Similarly, A Daughter’s Tribute presents multiple optics on Cissé-as-father. His children praise his open, jovial, and forgiving character but also mention a distinctly “lacking paternal presence” in their upbringing, an absence borne out of Cissé “giving himself to his work to the point of forgetting himself.” This is a quality that Cissé himself laments. By contrast, the film draws attention to his wife’s self-sacrificing and enduring nature within their marriage, and makes allusion to instances of marital infidelity. The documentary intersperses such character sketches with shots of Cissé playing with his grandchildren. The camera shows him answering their questions, and recalling the coldness and distance he felt from his own father with whom “he never had a conversation.” A Daughter’s Tribute holds these multiple facets of both the professional and the family man in tension without resolving them. Such multi-dimensionality is perhaps the film’s greatest merit. The resultant impression of Cissé is positive and ambivalent, a portrait that does justice to the complexity of human beings.
Finally, much like the decisive yet liminal place a director occupies in relation to his own film, the second half of A Daughter’s Tribute vehiculates Cissé’s life and oeuvre, as to ask broader questions about the role of cinema and culture in public life. At its midpoint, the film widens its scope to inquire of the African film industry’s role in development. It highlights the industry’s capacity to inspire the youth, and to improve Mali’s geopolitical position on the African continent and internationally. Fatou Cissé “zooms out” to document initiatives such as l’Union des Créateurs et Entrepreneurs du Cinéma et de l’Audiovisuel de l’Afrique de l’Ouest (UCECAO) and to lament the paucity of audio-visual production facilities and courses in African universities. She also positions Bamako as a potential continental hotspot for fruitful artistic exchanges and encounters. The only query I had at this moment concerned the “high culture/popular culture” divide. In other words, I wondered whether A Daughter’s Tribute intentionally ignores television in order to attribute cinema this pivotal role.

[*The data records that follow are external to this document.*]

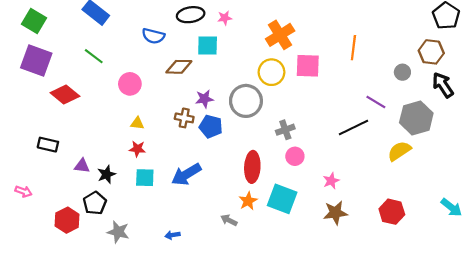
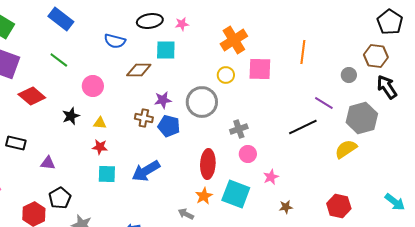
yellow circle: (271, 72) -> (226, 75), size x0.7
black star: (106, 174) -> (71, 116), moved
pink star: (331, 181) -> (271, 177), moved
brown star: (335, 213) -> (286, 207), size x0.6

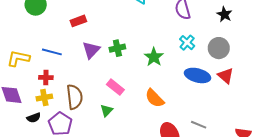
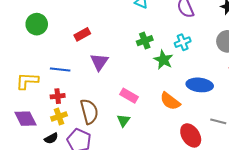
cyan cross: (187, 43) -> (183, 42), moved, turned 35
green cross: (117, 48) -> (145, 41), moved
blue ellipse: (198, 75) -> (200, 85), moved

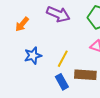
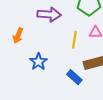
yellow line: (63, 59) -> (74, 40), moved

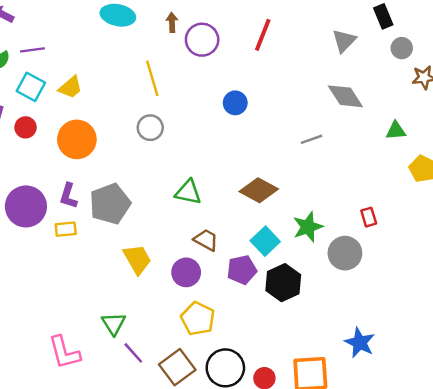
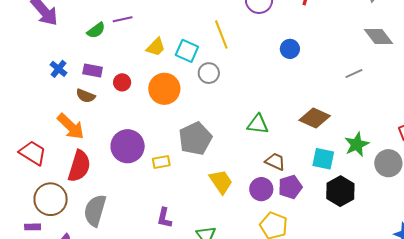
cyan square: (31, 87) -> (187, 51), moved
gray circle: (150, 128) -> (209, 73), moved
purple L-shape: (68, 196) -> (164, 218), moved
cyan square: (265, 241) -> (323, 159), turned -30
purple pentagon: (242, 270) -> (290, 187), moved

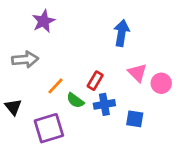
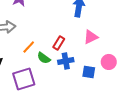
pink triangle: (137, 73) -> (91, 37), turned 49
pink circle: (161, 83) -> (109, 62), moved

A nod from the film towards the African TV industry was conspicuously absent, yet soap operas and series are key elements of audio-visual culture produced for African viewerships in African languages. Television attracts significantly more viewers than cinema in countries like Senegal and Nigeria. Nevertheless, Fatou Cissé’s concluding meditation on the uncertain fate and importance of Malian cinema resonates with the growing dismissiveness towards the humanities across the world. Here, much like in her approach to her father’s life, Fatou Cissé once again straddles the particular and the universal, resisting oversimplifications and optimistic solutions regarding the state of cinema in the 21st century.